The chess set has an array of American figures on one side of the board, and Afghani mujahadeen on the other. There is social commentary on the American side: the queen is the Statue of Liberty, but the king is a pile of gold coins. The bishops are a priest and a rabbi. One knight is a jet, the other a tank. The castles are the White House and the Pentagon, and the pawns are infantrymen emerging from the trenches. On the Afghani side are figures dressed in burkas. All the pieces are the same shape and size, whether in the front row or the back row. This is an asymmetrical war and the “enemy players” cannot be told apart.

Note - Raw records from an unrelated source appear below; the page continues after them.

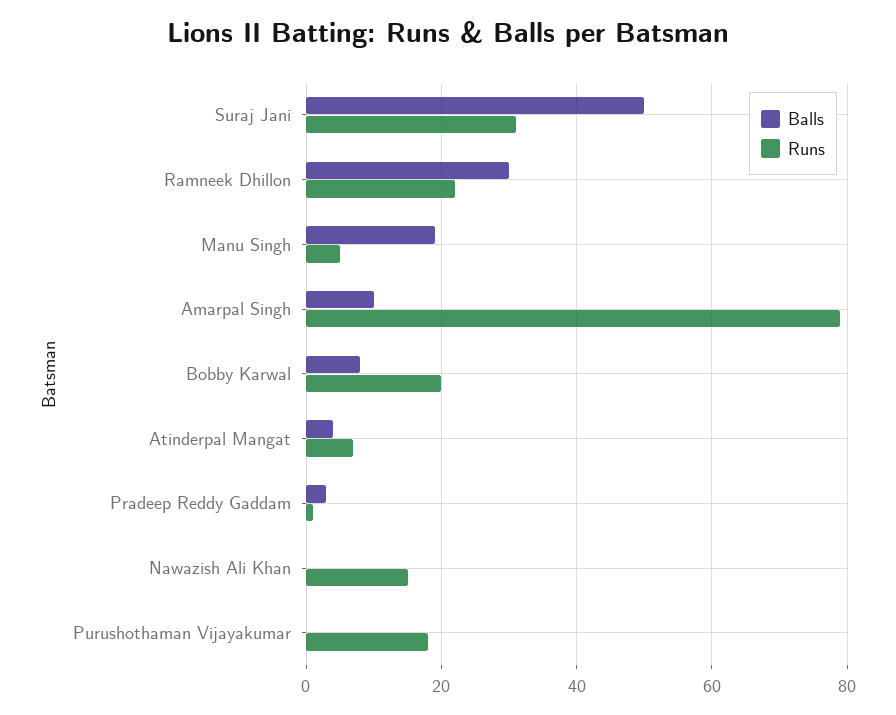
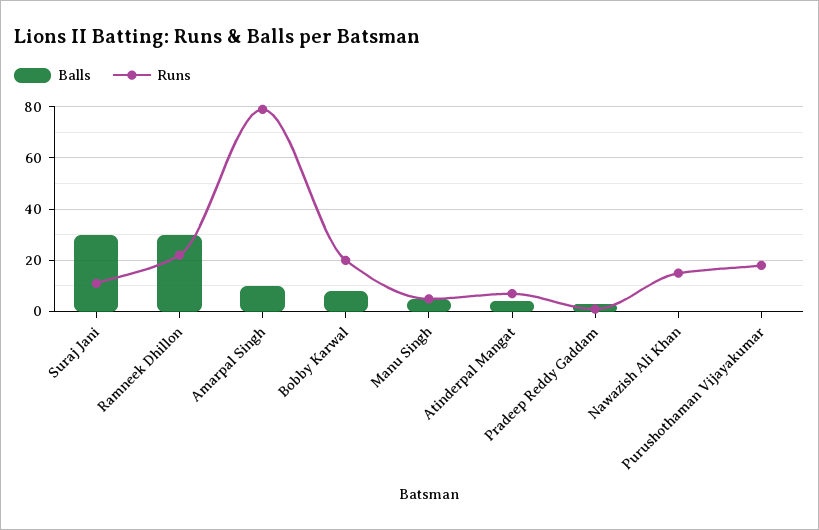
  {
    "Balls": {
-     "Suraj Jani": 50,
+     "Suraj Jani": 30,
      "Ramneek Dhillon": 30,
-     "Manu Singh": 20,
+     "Manu Singh": 5,
      "Amarpal Singh": 10,
      "Bobby Karwal": 10,
      "Atinderpal Mangat": 5,
      "Pradeep Reddy Gaddam": 5,
      "Nawazish Ali Khan": 0,
      "Purushothaman Vijayakumar": 0
    },
    "Runs": {
-     "Suraj Jani": 30,
+     "Suraj Jani": 10,
      "Ramneek Dhillon": 20,
      "Manu Singh": 5,
      "Amarpal Singh": 80,
      "Bobby Karwal": 20,
      "Atinderpal Mangat": 5,
      "Pradeep Reddy Gaddam": 0,
      "Nawazish Ali Khan": 15,
      "Purushothaman Vijayakumar": 20
    }
  }

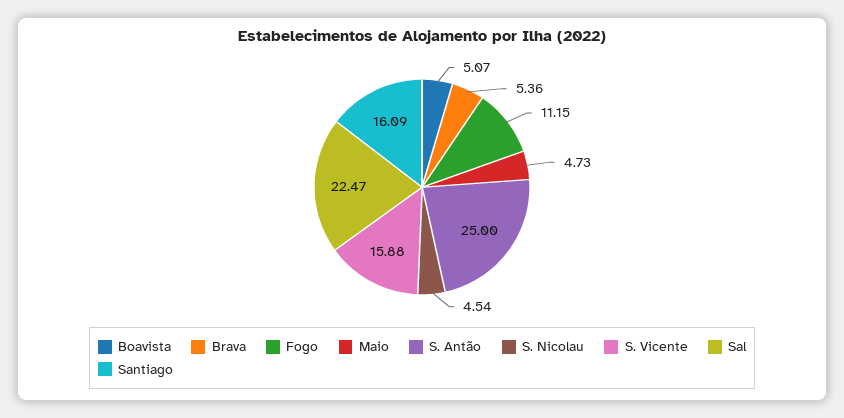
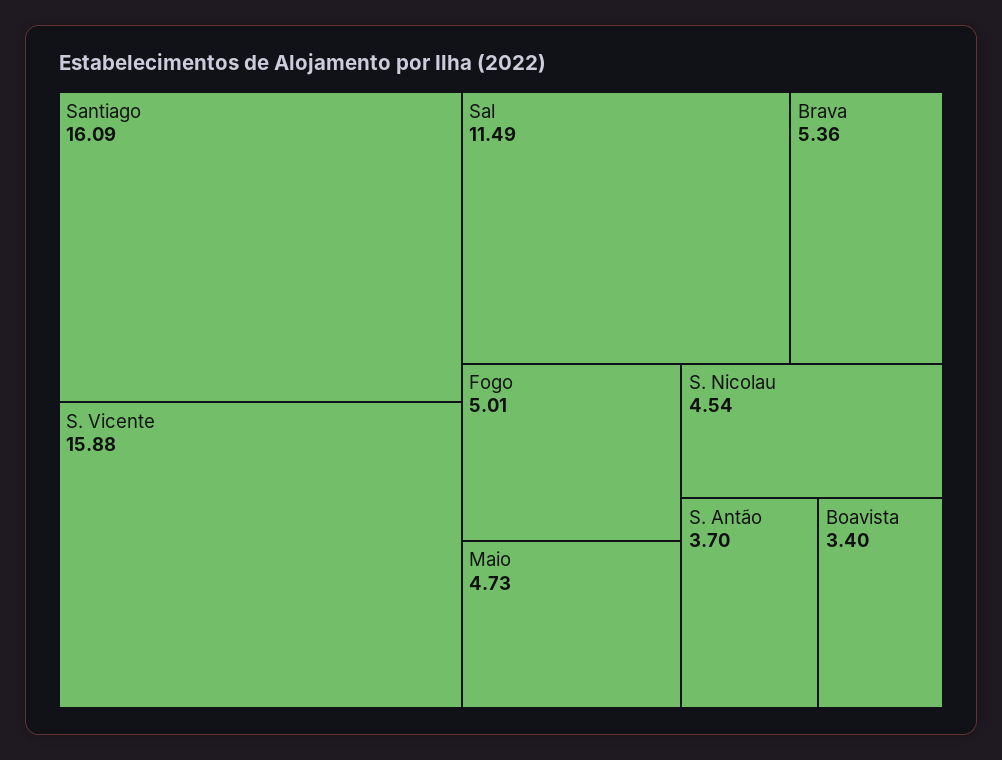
  {
-   "Boavista": 5.07,
+   "Boavista": 3.4,
    "Brava": 5.36,
-   "Fogo": 11.15,
+   "Fogo": 5.01,
    "Maio": 4.73,
-   "S. Antão": 25,
+   "S. Antão": 3.7,
    "S. Nicolau": 4.54,
    "S. Vicente": 15.88,
-   "Sal": 22.47,
+   "Sal": 11.49,
    "Santiago": 16.09
  }

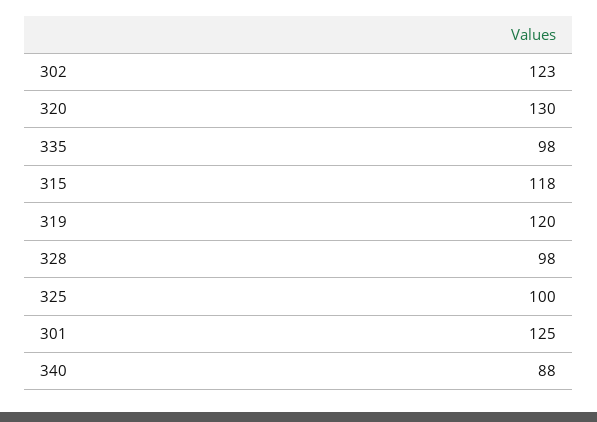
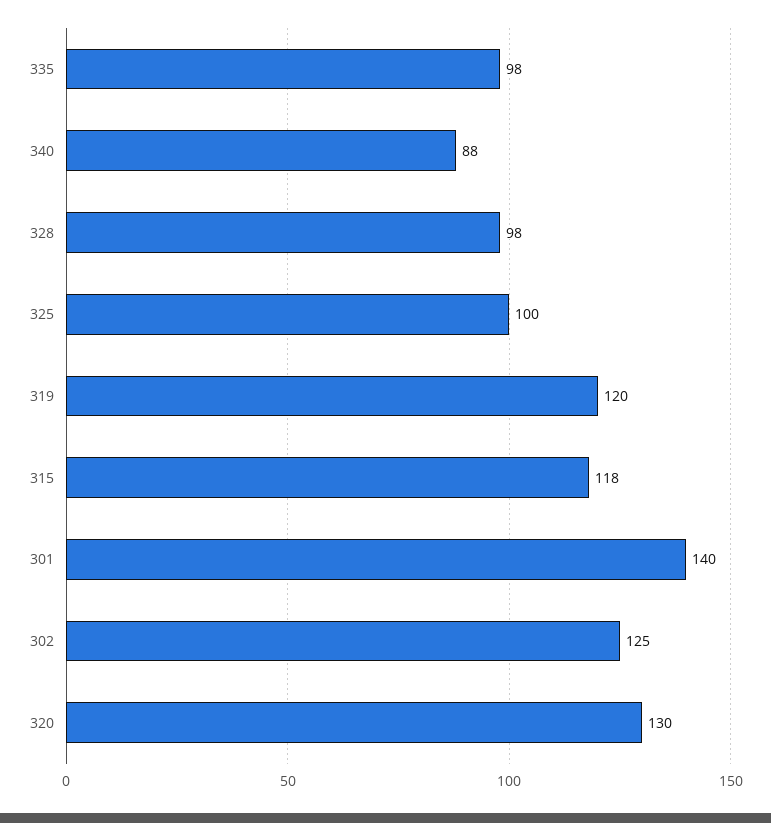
  {
-   "302": 123,
+   "302": 125,
    "320": 130,
    "335": 98,
    "315": 118,
    "319": 120,
    "328": 98,
    "325": 100,
-   "301": 125,
+   "301": 140,
    "340": 88
  }

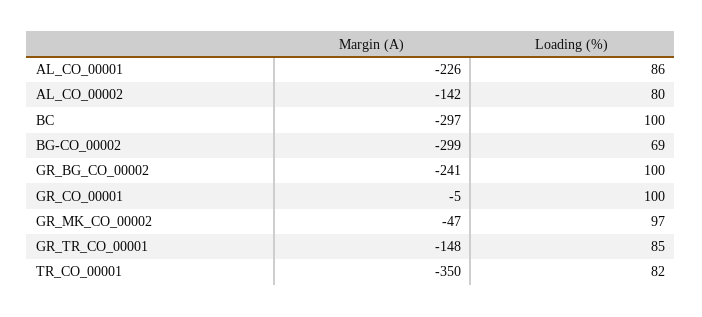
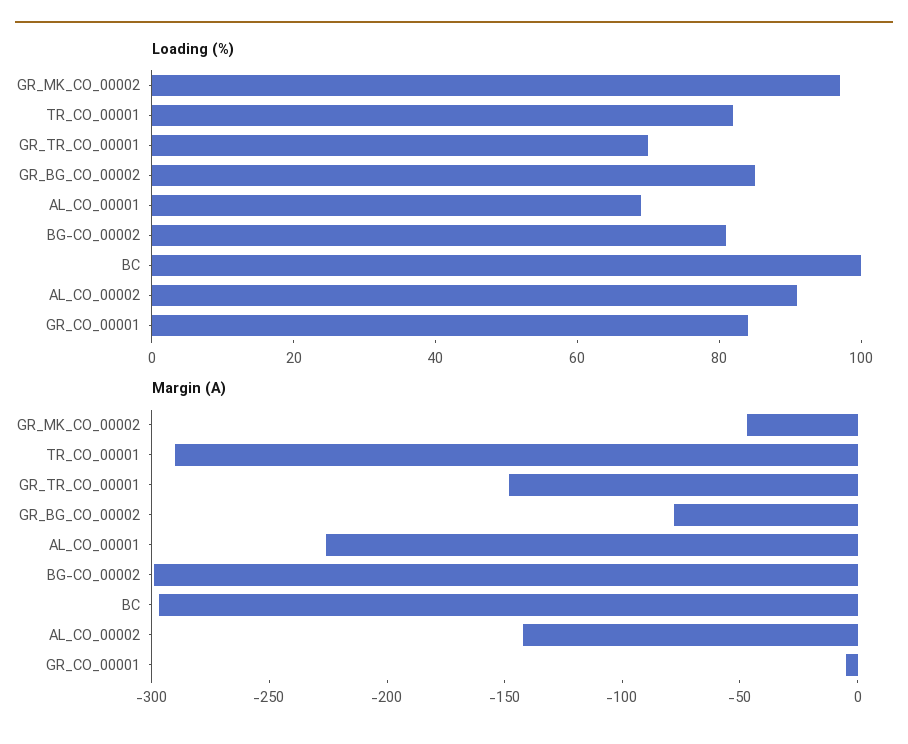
  {
    "Margin (A)": {
      "AL_CO_00001": -226,
      "AL_CO_00002": -142,
      "BC": -297,
      "BG-CO_00002": -299,
-     "GR_BG_CO_00002": -241,
+     "GR_BG_CO_00002": -80,
      "GR_CO_00001": -5,
      "GR_MK_CO_00002": -47,
      "GR_TR_CO_00001": -148,
-     "TR_CO_00001": -350
+     "TR_CO_00001": -290
    },
    "Loading (%)": {
-     "AL_CO_00001": 86,
+     "AL_CO_00001": 70,
-     "AL_CO_00002": 80,
+     "AL_CO_00002": 90,
      "BC": 100,
-     "BG-CO_00002": 69,
+     "BG-CO_00002": 80,
-     "GR_BG_CO_00002": 100,
+     "GR_BG_CO_00002": 85,
-     "GR_CO_00001": 100,
+     "GR_CO_00001": 85,
      "GR_MK_CO_00002": 97,
-     "GR_TR_CO_00001": 85,
+     "GR_TR_CO_00001": 70,
      "TR_CO_00001": 82
    }
  }

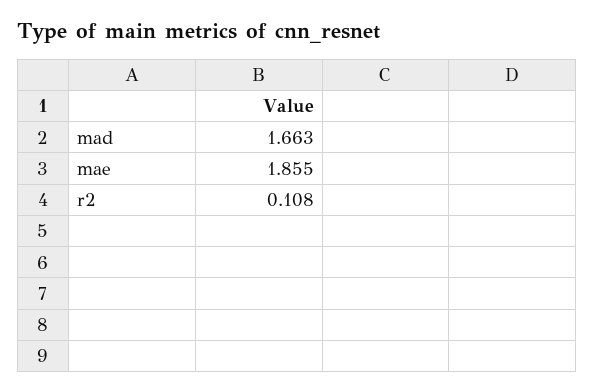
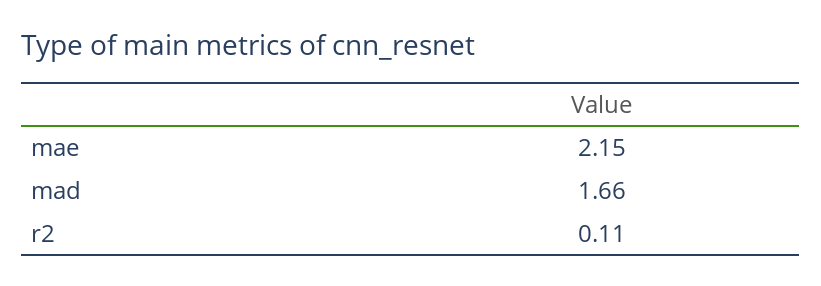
  {
    "mad": 1.663,
-   "mae": 1.855,
+   "mae": 2.15,
    "r2": 0.108
  }

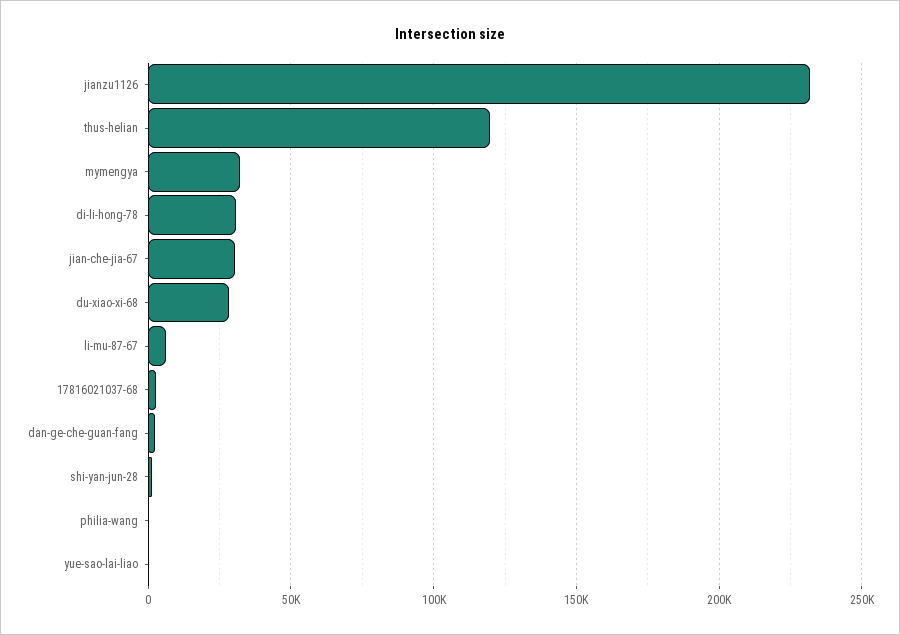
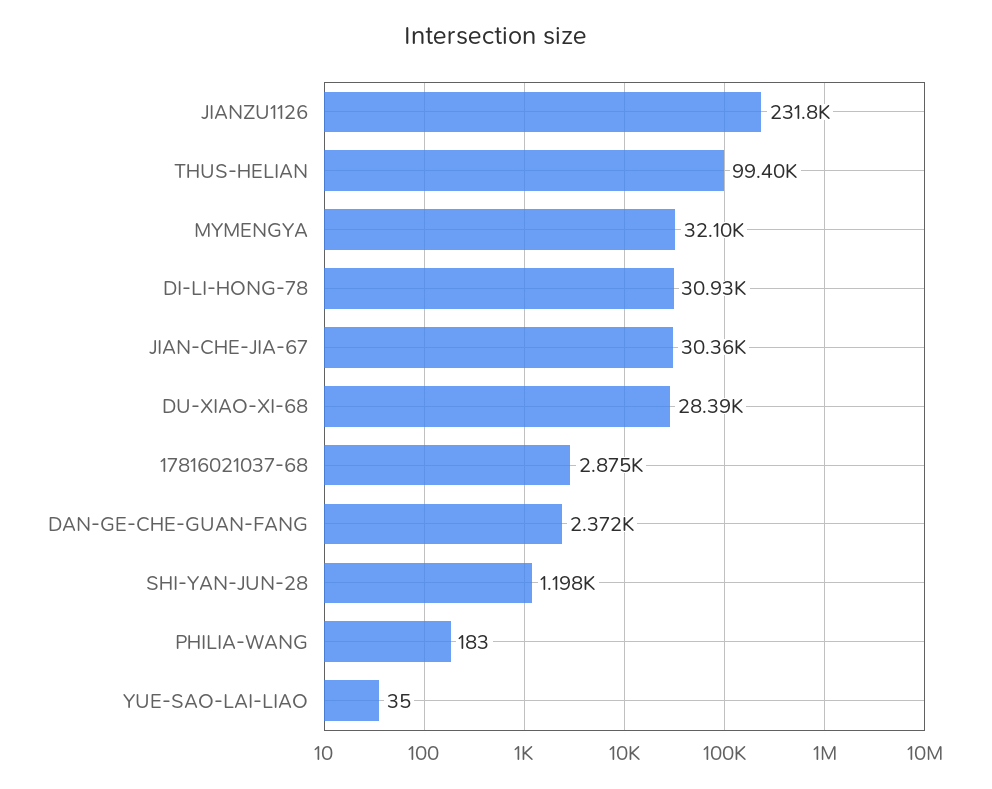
  {
    "jianzu1126": 231800,
-   "thus-helian": 120000,
+   "thus-helian": 99400,
    "mymengya": 32100,
    "di-li-hong-78": 30930,
    "jian-che-jia-67": 30360,
    "du-xiao-xi-68": 28390,
-   "li-mu-87-67": 5000,
    "17816021037-68": 2875,
    "dan-ge-che-guan-fang": 2372,
    "shi-yan-jun-28": 1198,
    "philia-wang": 183,
    "yue-sao-lai-liao": 35
  }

The Klines set their 4 by 4 foot chess board up at the Mesa, Arizona, Arts Center, site of a GOP presidential debate in the 2012 primary season, inviting the curious to try to play chess on it. They had thought those using mujahadeen pieces would cheat, claiming a piece that had started as a pawn really was an all-powerful queen, but this happened only once. On most occasions, the two sides dialogued about which piece was which– it being hard to remember exactly after a few moves.
Larry Kline remembers that when he was growing up, his family used a Maxwell House Haggadah during Passover seders. Even as a child, he said, he was surprised by this commercialization of the holiday. So he and Debby decided to enlarge upon the theme. Instead of four cups of wine, this Haggadah calls for seder participants to drink four cups of coffee, advising them for the second part of the meal it may be wise to switch to decaffeinated coffee. One of the Ten Plagues is a mysterious disease that destroys the coffee berry. And there is even a place on the ceremonial seder plate for a coffee cup!
Far more serious were the Klines’ installations showing how powerful are the electromagnetic waves in the vicinity of power lines. They used florescent bulbs to make large eye catching displays that could be seen from miles away at night. The bulbs were not plugged into anything. They were lit up by the ambient electro-magnetic energy. In one of five venues where displays were created, the Klines laid out three giant dots, three giant dashes, and three more giant dots — SOS in Morse Code. Art can make the invisible visible, the Klines told me. They said their installations got some scientists to look more seriously at the dangers of electro-magnetic energy.
Both Klines are instructors with the San Diego Design Institute, and Larry also serves as the curator at Grossmont College’s Hyde Art Gallery.